Kamenz. Mitten in der Nacht zu Pfingstsonntag war eine 32-jährige Kamenzerin mit der Ordnungsmacht kollidiert. Darüber informierte am 22. Mai der Polizeibericht in der SZ. Die Dame habe auf der Macherstraße Pfefferspray bei sich geführt, welches nicht eindeutig als Tierabwehrspray gekennzeichnet war, hieß es. Die Dose sei sichergestellt und Anzeige wegen des Verstoßes gegen das Waffengesetz erstattet worden.
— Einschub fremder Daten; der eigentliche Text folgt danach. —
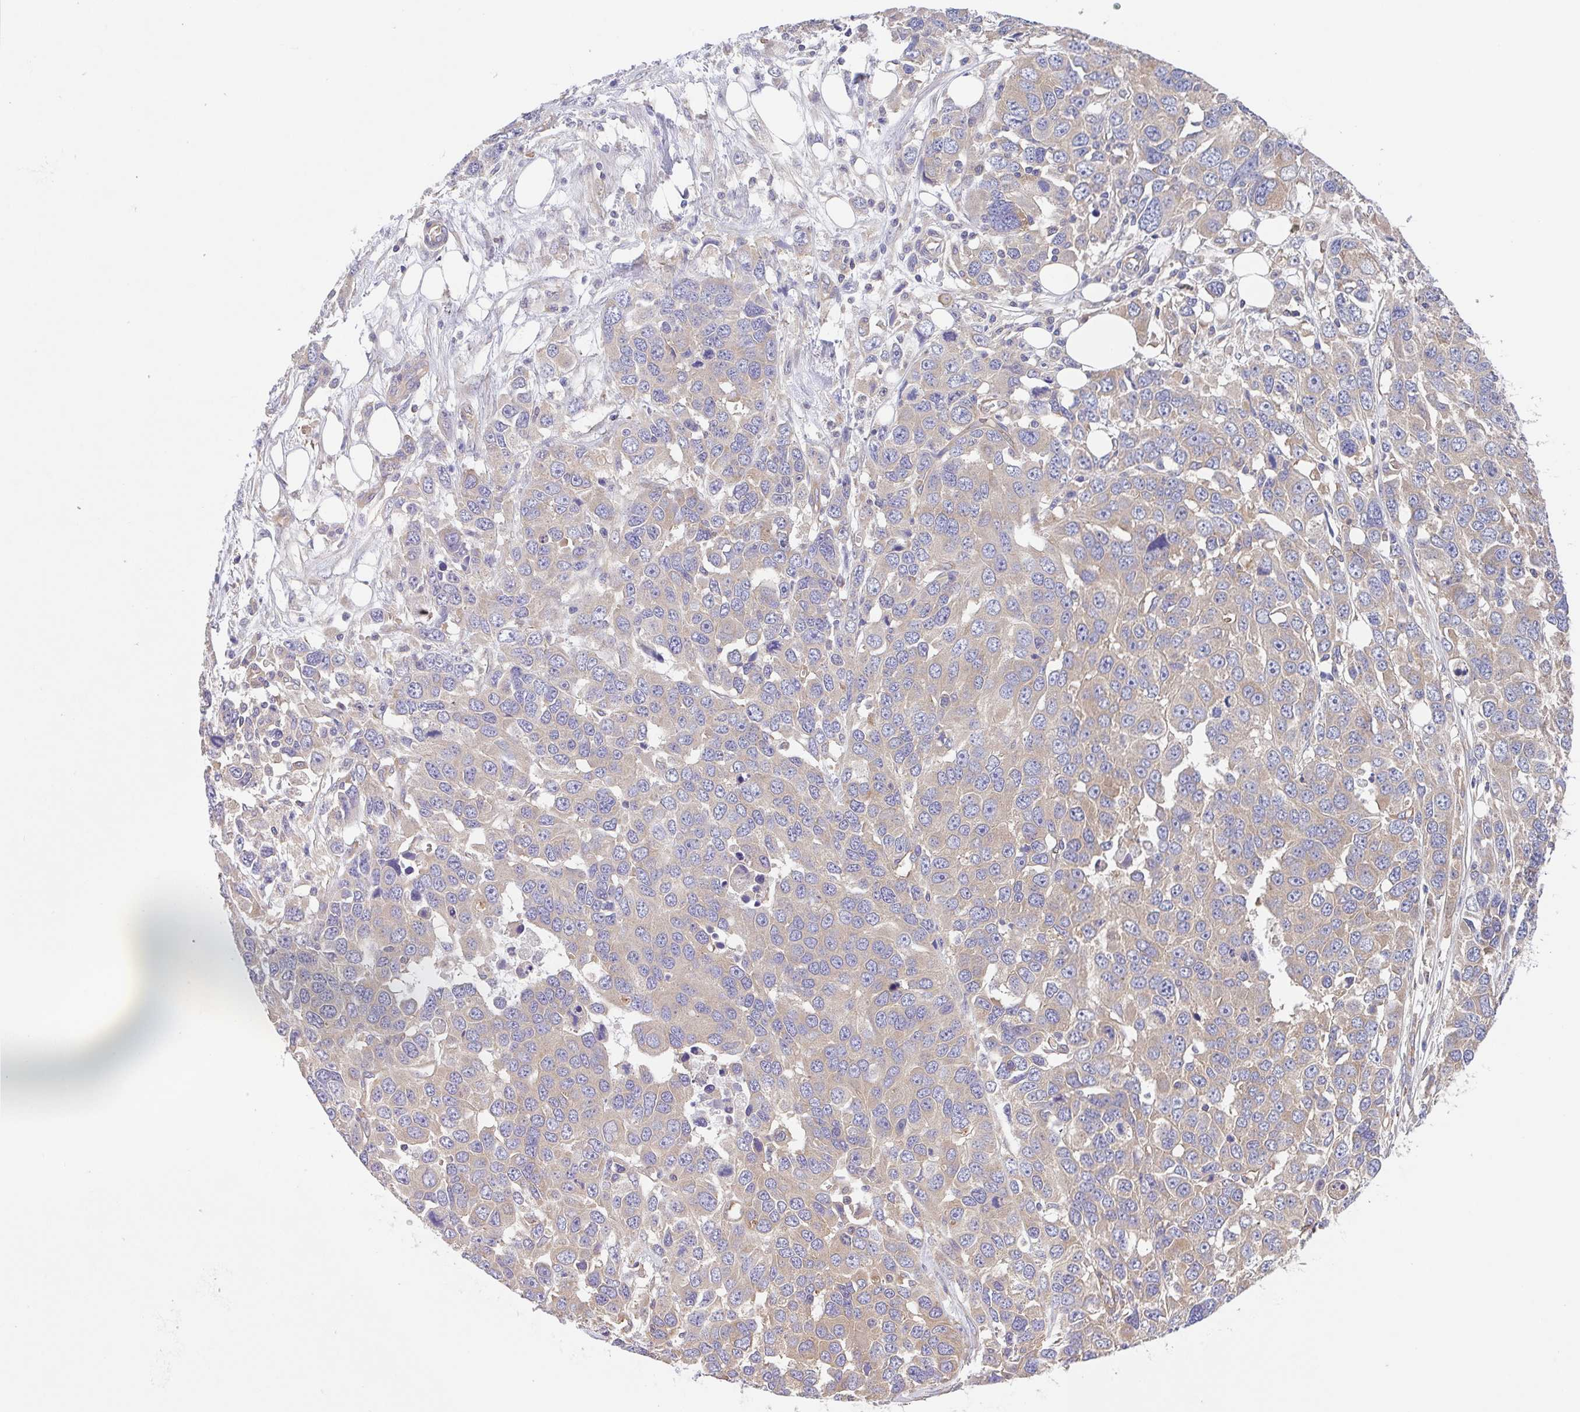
{"staining": {"intensity": "weak", "quantity": "25%-75%", "location": "cytoplasmic/membranous"}, "tissue": "ovarian cancer", "cell_type": "Tumor cells", "image_type": "cancer", "snomed": [{"axis": "morphology", "description": "Cystadenocarcinoma, serous, NOS"}, {"axis": "topography", "description": "Ovary"}], "caption": "The immunohistochemical stain shows weak cytoplasmic/membranous expression in tumor cells of ovarian serous cystadenocarcinoma tissue. (DAB IHC with brightfield microscopy, high magnification).", "gene": "TMEM229A", "patient": {"sex": "female", "age": 76}}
Starker Tobak, meinten mehrere Leser der SZ. Zum Beispiel Matthias Zickler aus Kamenz. „Tut es wirklich not, dem womöglich einfach nur ängstlichen Menschen derart zuzusetzen? Wie soll sich denn eine Frau verteidigen, wenn sie angegangen wird?“

Die SZ ist den Fragen nachgegangen. Die Antworten der Polizeidirektion Görlitz und des Landratsamtes Bautzen deuten auf eine gewisse Komplexität hin:

Was gibt der Gesetzgeber beim Waffenbesitz generell vor?
Das Waffengesetz und auch das Kriegswaffenkontrollgesetz sind eine selbst für Fachleute nicht leicht zu durchdringende Materie. Beide Gesetze regeln nicht nur den Waffenbesitz, sondern auch den Umgang mit erlaubnispflichtigen oder verbotenen Gegenständen anderer Art. Verstöße können eine Ordnungswidrigkeit oder auch eine Straftat darstellen. PD-Sprecher Thomas Knaup: „Das hängt von den Ermittlungen im konkreten Einzelfall ab.“

Wie wird der konkrete Einzelfall mit der Frau in der Pfingstnacht bewertet?
Die Ermittlungen sind noch nicht abgeschlossen. „Natürlich können auch Frauen kriminell sein“, so Knaup. Im vorliegenden Fall sei die betroffene 32-jährige aus Kamenz den Beamten bereits „wegen verschiedener Straftaten hinlänglich bekannt“ gewesen. Aus Datenschutzgründen wolle man aber nicht weiter in die Tiefe gehen. „Fakt ist, die Kontrolle der Frau erfolgte jedenfalls nicht grundlos.“

Wonach werden die Pfeffersprays unterschieden? An der Wirkung?
Vor allem an der Frage der Verwendung. „Pfefferspraygeräte fallen nicht unter das Waffengesetz, wenn sich aus der Beschreibung des Gerätes zweifelsfrei ergibt, dass sie ausschließlich zur Tierabwehr eingesetzt werden dürfen.“ Solche Geräte können erworben, besessen und mitgeführt werden. Die gesundheitliche Unbedenklichkeit, die Reichweite und die Sprühdauerbegrenzung werden im amtlichen Prüfzeichen ausgewiesen. „Fehlt es, ist davon auszugehen, dass das Spray einen verbotenen Gegenstand im Sinne des Waffenrechtes darstellt.“ Es dürfe zwar gekauft, aber nicht auf der Straße mitgeführt werden. Das geht nur mit kleinem Waffenschein.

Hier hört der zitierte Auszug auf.